Cash for Flint mothers. Mott to offer up to $7500 to help baby’s first year
- Beginning in 2024, Flint moms — whatever their income — will get a $1,500 payment mid-pregnancy, then another $500 monthly for the first year after the baby is born
- They can spend the money however they want
- The aim is to reduce the stress of poverty for the developing child
Expectant- and new moms in Flint will be “prescribed” up to $7,500 in cash as a way to help boost their infant’s footing in the first year of life.
It is the first of its kind in the nation, according to the Flint-based Charles Stewart Mott Foundation, which will grant up to $15 million over three years to Michigan State University to support the program, Rx Kids.
The payments that will begin in 2024 are a first step, and Mott hopes that other funding will extend the program to five years for the children.
[Disclosure: The Charles Stewart Mott Foundation is a funder to The Center for Michigan, Bridge Michigan's parent organization. Mott had no roll in the reporting, editing or content of this report.]
“We think that this is going to give people hope, and give people joy, and allow them to once again believe in that social contract between government and institutions and themselves,” said Dr. Mona Hanna-Attisha, who will oversee the program. Her testing revealed in 2015 that Flint children were being exposed to dangerously high levels of lead in the water and she later wrote a book on the experience.
The crisis underscored the need to focus on prevention and resilience in a city wracked by the pervasive stresses of poverty, the MSU pediatrician said.
“We need to do a better job of prevention — not only preventing water crises, but preventing things that are just as toxic, like poverty,” Hanna-Attisha said. “It’s important to build resilient communities so that kids can just be kids.”
Mothers will receive direct cash payments during pregnancy and throughout the first year of a child’s life, including a one-time $1,500 payment to expectant mothers in mid-pregnancy.
That payment will be followed by $500 per month for the first year of a child’s life.
According to five-year estimates from the U.S. Census Bureau’s 2020 American Community Survey, about half of the more than 20,000 children live in poverty in Flint, a city that has been pummeled by staggering job and population losses in recent years.
And in some Flint neighborhoods, the poverty rate for kids under age 5 exceeds 80 percent, according to Mott. This high degree of poverty can impact a child’s development, especially during the first years of their lives.
A growing body of research has shown that “toxic stress” changes the architecture of a developing brain, raising the odds of poor physical and mental health, increasing the odds of chronic illnesses, including heart disease, substance abuse, and depression. But other research has also shown that parents and communities, and even pediatricians, can buffer the impact of toxic stress.
Unconditional cash, trust
While the new Flint program will be focused on poverty and addressing health inequities, all pregnant women and infants who live in the city — regardless of income — will be eligible. Families will spend the money in whatever way they think is best — a critical component of the program, said Hanna-Attisha, who founded the MSU-Hurley Children’s Hospital Pediatric Public Health Initiative, a collaboration between the University, the hospital, Flint families and community groups, focused on Flint children’s health.
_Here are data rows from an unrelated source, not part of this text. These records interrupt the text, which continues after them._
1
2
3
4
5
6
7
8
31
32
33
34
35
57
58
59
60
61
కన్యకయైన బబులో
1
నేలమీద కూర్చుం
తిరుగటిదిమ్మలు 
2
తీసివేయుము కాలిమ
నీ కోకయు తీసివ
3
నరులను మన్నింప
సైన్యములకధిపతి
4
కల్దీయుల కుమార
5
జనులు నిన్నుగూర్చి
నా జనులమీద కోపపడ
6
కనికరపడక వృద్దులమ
Parents generally spend money in ways “to support their kids and to create a nutrient-rich environment — stable housing, food for the family paying rent and you know, the mortgage, utilities, and gas,” Hanna-Attisha said.
All that provides “this extra cushion,” she said.
Hanna-Attisha cited an analysis by the Center on Budget and Policy Priorities, a nonpartisan but left-leaning research analysis organization. The Center showed nine of ten families receiving federal tax assistance through the federal Child Tax Credit payments use the money for “basic household expenses — food, clothing, shelter, and utilities — and education.”
The no-strings-attached policy in Flint, therefore, is intentional, said Hanna-Attisha.
“This is unconditional on purpose because it signals that we trust our families, that this is about dignity and choice … and that we're all kind of walking alongside you,” she said, of the payments.
Ridgway White, Mott Foundation president and CEO, agreed. “All parents make the decisions that are best for them and their families. We need to be agnostic on that. And we know that people have different demands in life that have to be met.”
In a statement earlier, he lauded the program for “the boldness of its approach” in addressing childhood poverty.
The Rx Kids program also has a research arm, gathering data to determine the impact of the cash payments on the city’s poverty rates, prenatal and early childhood care. It also will measure families’ trust in government and health care institutions, and whether it changes civic engagement, Hanna-Attisha said.
The $15 million from Mott is a challenge grant that becomes available for the program once Rx Kids raises an additional $15 million from other sources. Hanna-Attisha and others hope for additional public and private funding. All told, the Rx program would cost an estimated $55 million to extend the support and research to participating children's fifth birthday.
MSU plans to begin enrollment for the program in 2024 with the intent of continuing the initiative for at least five birth years of expectant mothers and newborns.
[An earlier version of this article misstated the size of the Charles Stewart Mott Foundation grant. It is $15 million.]